Too hot to cook, so I made a fast homemade Tomato Soup. I never liked tomato soup but the head guy loves it, so I always made him Campbell’s Tomato Soup…Well, today tried making homemade and it came out great, ( the head guy loved it) even I liked it... I made it with grilled cheese sandwiches. 

Tomato Soup, my way
1 large onion chopped
3 cloves garlic chopped
2 tab olive oil
2 tab butter
sauté chopped onion for about
15 min in oil and butter until brown
then add chopped garlic and sauté
a or two minutes longer.
Transfer to stock pot and add:
4 cups chicken broth
1 28 oz can plum tomatoes that you
put through the blender to smash up
salt/ pepper to taste
8 chopped sage leaves or 2 teaspoons rubbed sage
2 pinches saffron ( optional)
3/4 teaspoons dried thyme
Bring up to a Simmer and simmer for about 15 minutes
then add the cooked rice …last minute cream with 1/2 cup half and half or milk ( I used milk cause I ran out of half and half)
I meant to put a dollop of sour cream in the bowl, but, forgot.


----------



## Nik333 (Mar 1, 2015)

Mama?


----------



## Two Knots (Nov 12, 2011)

Nik333 said:


> Mama?


mama what?


----------



## Nik333 (Mar 1, 2015)

Two Knots said:


> mama what?


I thought my mother had come back.
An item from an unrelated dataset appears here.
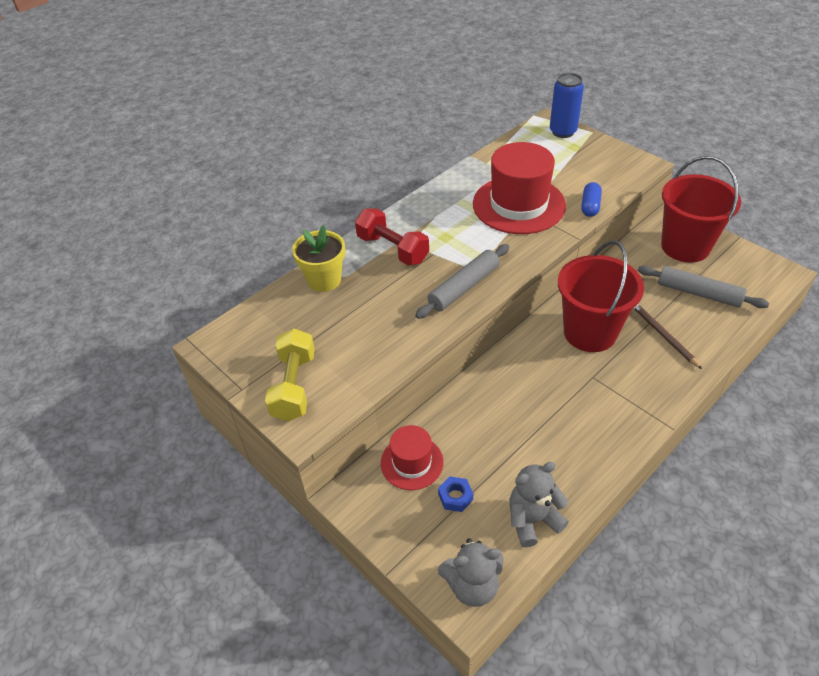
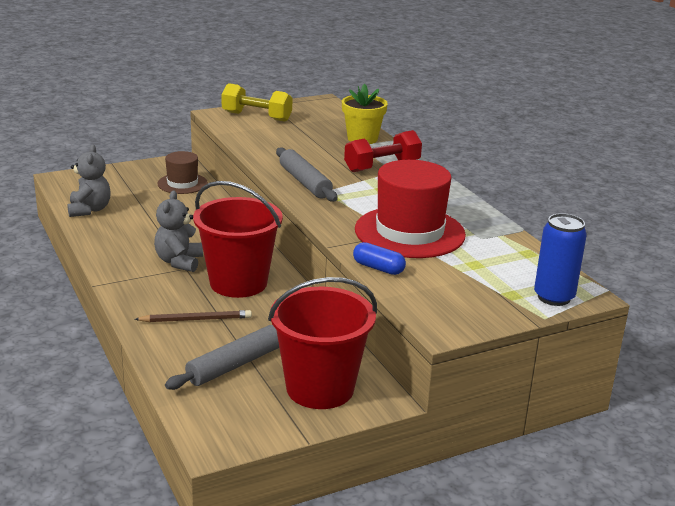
camera: 105 degrees right, 20 degrees down
(412, 462) = (182, 183): red hat -> brown hat
(455, 497) = (138, 191): blue nut -> none
(472, 585) = (72, 182): grey teddy bear -> grey teddy bear (179, 262)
That's what we had for lunch as kids, only not so fancy.


----------



## Two Knots (Nov 12, 2011)

If you like tomato soup, you’ll love this soup. I was thinking this is good for a base for Manhattan clam chowder, just add some chopped potatoes, celery, carrots and clams.


----------



## Randy Bush (Dec 9, 2020)

I like tomato with rice soap.


----------